VO Privilege Project Home Page

Overview

US CMS and US ATLAS, based at Fermilab and Brookhaven National Lab respectively, are sponsoring the VO Privilege Project to develop and implement fine-grained authorization for access to grid-enabled resources and services in order to improve user account assignment and management at grid sites, and reduce the associated administrative overhead. Authorization is to be linked to user roles. User-to-account mapping is to be flexible, dynamic, and based on both user role and least privilege access. It is a two-stage project that involves building and/or extending, implementing and integrating elements within the grid authorization architecture developed by the Grid2003 team.

The VO Privilege Project software, depending on its implementation, relies on, interfaces to and further develops at least some of the following independent pieces of VO-implemented and site-implemented authorization software: VOMS, VOMRS, Gridmap callout interface, GUMS, and SAZ. The project schema requires a number of enhancements to these products, for example that VOMS dynamically add attributes to a user's proxy certificate specifying the role under which the user is making a request to access grid resources, and that GUMS act as an identity mapping service to map users to local accounts. The Globus gatekeeper Gridmap callout interface allows for the replacement of the built-in Gridmap file mechanism with a component (called PRIMA) that can query the GUMS identity mapping service. The interface between the PRIMA module and the GUMS identity mapping service is based on the OGSA SAML Authorization Interface, which is in the process of being standardized in the OGSA-Authorization working group of the GGF.

Stage I

The first stage of VO Privilege development seeks to integrate VOMS, the Gridmap callout interface, and GUMS, and to develop the PRIMA software module to parse the Gridmap callouts and communicate with the GUMS identity mapping service. On or at a given grid resource, the integration of these elements is intended to:

  • obviate the need to replicate static grid-map files.
  • provide for the mapping of users to local user and group IDs based not only on their authenticated identity (distinguished name) but also on VO-related attributes as presented to the grid service.
  • provide dynamic assignment of local accounts to qualified users (based on their credentials) who have not yet been assigned their own account.

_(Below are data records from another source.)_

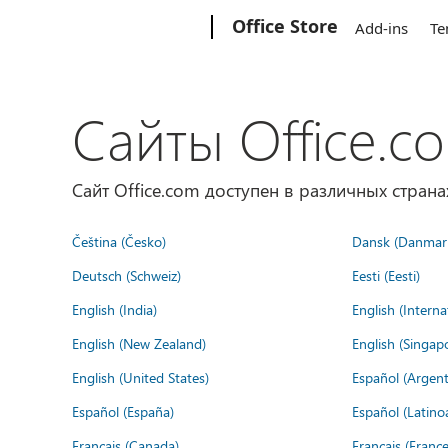
Microsoft
Office Store
Add-ins
Te
Сайты Office.c
Сайт Office.com доступен в различных страна
Čeština (Česko)
Dansk (Danmar
Deutsch (Schweiz)
Eesti (Eesti)
English (India)
English (Interna
English (New Zealand)
English (Singap
English (United States)
Español (Argent
Español (España)
Español (Latino
Français (Canada)
Français (France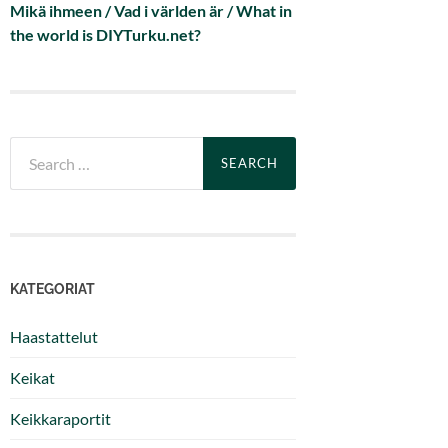
Mikä ihmeen / Vad i världen är / What in
the world is DIYTurku.net?
Search
for:
KATEGORIAT
Haastattelut
Keikat
Keikkaraportit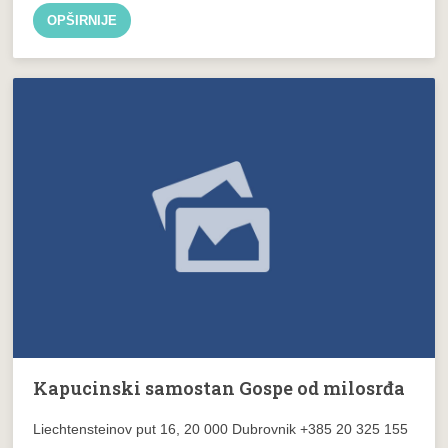
OPŠIRNIJE
Kapucinski samostan Gospe od milosrđa
Liechtensteinov put 16, 20 000 Dubrovnik +385 20 325 155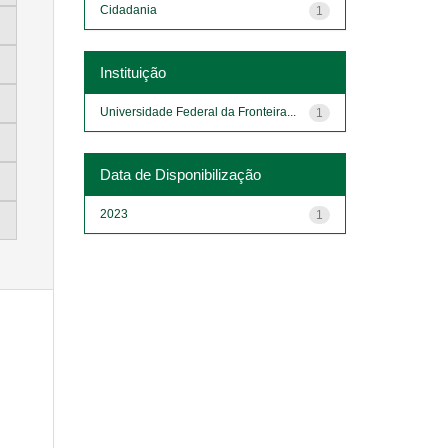
Cidadania
1
Instituição
Universidade Federal da Fronteira...
1
Data de Disponibilização
2023
1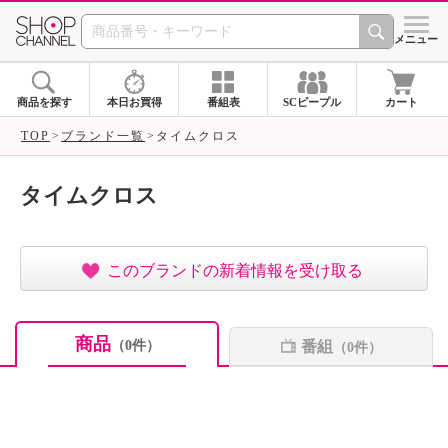
SHOP CHANNEL ショ
メニュー
商品を探す
本日お買得
番組表
SCピープル
カート
TOP
ブランド一覧
タイムクロス
タイムクロス
このブランドの新着情報を受け取る
商品
番組
（0件）
（0件）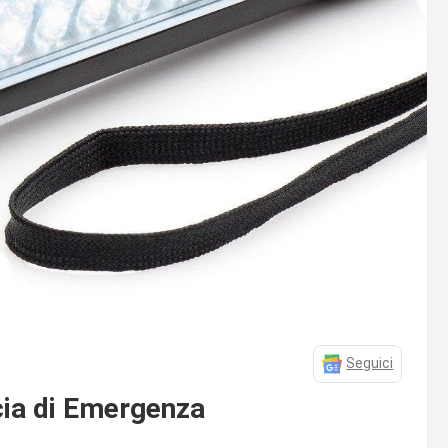
Seguici
ia di Emergenza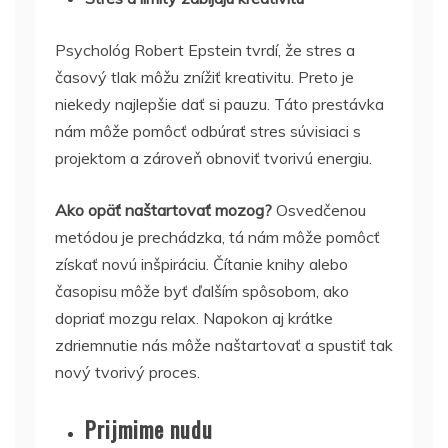
Psychológ Robert Epstein tvrdí, že stres a
časový tlak môžu znížiť kreativitu. Preto je
niekedy najlepšie dať si pauzu. Táto prestávka
nám môže pomôcť odbúrať stres súvisiaci s
projektom a zároveň obnoviť tvorivú energiu.
Ako opäť naštartovať mozog?
Osvedčenou
metódou je prechádzka, tá nám môže pomôcť
získať novú inšpiráciu. Čítanie knihy alebo
časopisu môže byť ďalším spôsobom, ako
dopriať mozgu relax. Napokon aj krátke
zdriemnutie nás môže naštartovať a spustiť tak
nový tvorivý proces.
Prijmime nudu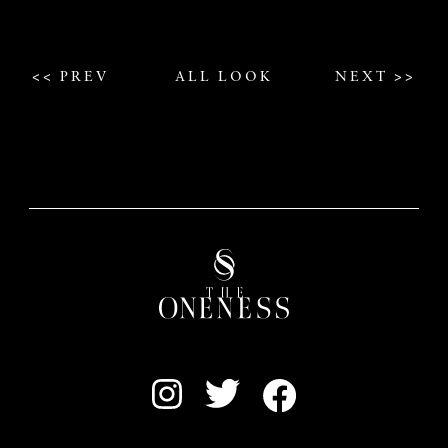
<< PREV
ALL LOOK
NEXT >>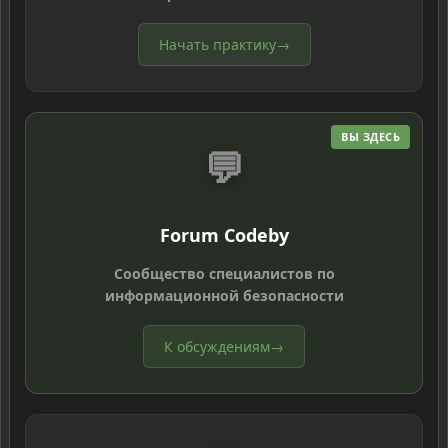
Начать практику
→
ВЫ ЗДЕСЬ
💬
Forum Codeby
Сообщество специалистов по
информационной безопасности
К обсуждениям
→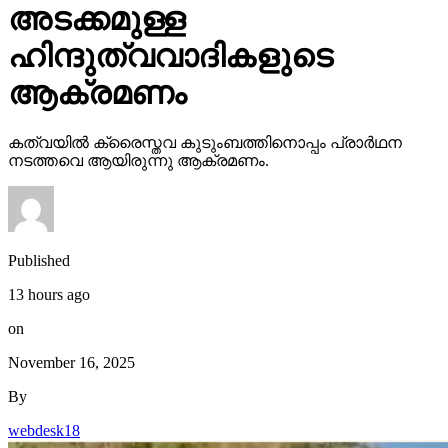
അടക്കമുള്ള
ഹിന്ദുത്വവാദികളുടെ
ആക്രമണം
കത്വയില്‍ ക്രൈസ്തവ കുടുംബത്തിനൊപ്പം പ്രാര്‍ഥന
നടത്തവെ ആയിരുന്നു ആക്രമണം.
Published
13 hours ago
on
November 16, 2025
By
webdesk18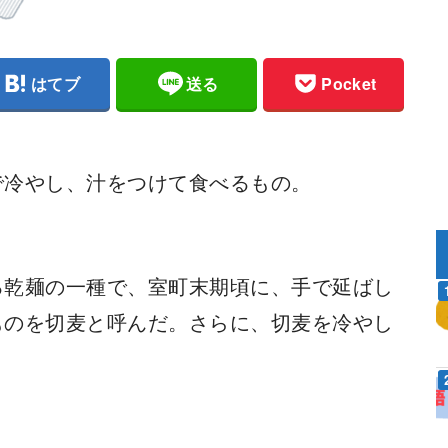
はてブ
送る
Pocket
で冷やし、汁をつけて食べるもの。
る乾麺の一種で、室町末期頃に、手で延ばし
ものを切麦と呼んだ。さらに、切麦を冷やし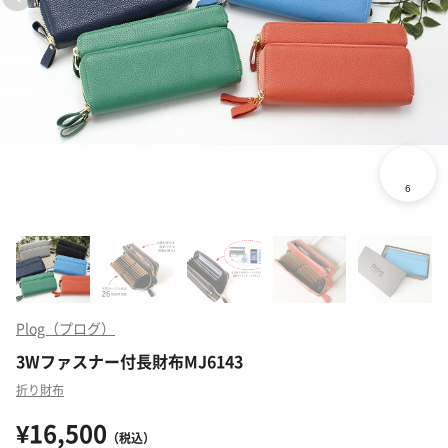
Plog（プログ）
3Wファスナー付長財布MJ6143
折り財布
¥16,500
（税込）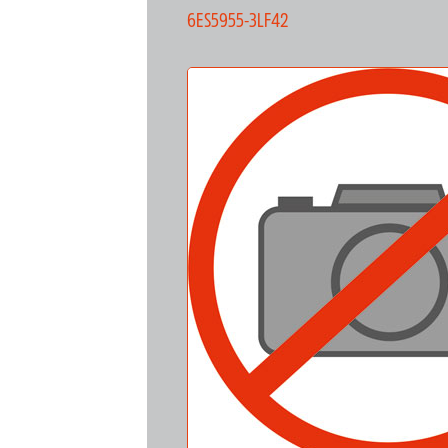
6ES5955-3LF42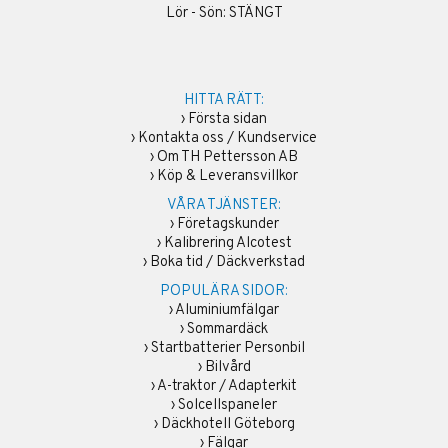
Lör - Sön: STÄNGT
HITTA RÄTT:
›
Första sidan
›
Kontakta oss / Kundservice
›
Om TH Pettersson AB
›
Köp & Leveransvillkor
VÅRA TJÄNSTER:
›
Företagskunder
›
Kalibrering Alcotest
›
Boka tid / Däckverkstad
POPULÄRA SIDOR:
›
Aluminiumfälgar
›
Sommardäck
›
Startbatterier Personbil
›
Bilvård
›
A-traktor / Adapterkit
›
Solcellspaneler
›
Däckhotell Göteborg
›
Fälgar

Stage one also includes integrating the doors into the dCache storage system to also utilize the identity mapping service.

Stage II

Stage two will implement finer-grained access control in which a given role is assumed to grant the user a set of rights, and the user is charged with selecting from this set, enabling only those rights he or she will need, following the least privilege access principle. Least privilege access is intended to prevent accidental overusage and limit the damage a malicious entity can cause when a user's credentials are compromised. Stage two will also implement dynamic execution environments, designed to enforce access rules via file system access control lists, network firewall rules, system quotas, and so on.

How it works, in a nutshell

The user is required to provide role-related information when requesting a proxy certificate from VOMS. (Each time a user wishes to change roles, he or she must request a new proxy certificate using the appropriate arguments.) When the proxy gets forwarded to a gatekeeper, a Gridmap callout invokes the PRIMA module. PRIMA extracts the VOMS attributes containing the VO and role information from the user's proxy certificate, and queries the identity mapping service for an appropriate local user account assignment. As a final step to user authorization, the gatekeeper contacts the Site Authorization Service (SAZ) which enforces the site-specific access control rules/policies, e.g., specifying prohibited users, checking for revoked certificates, and validating the user's certificate path.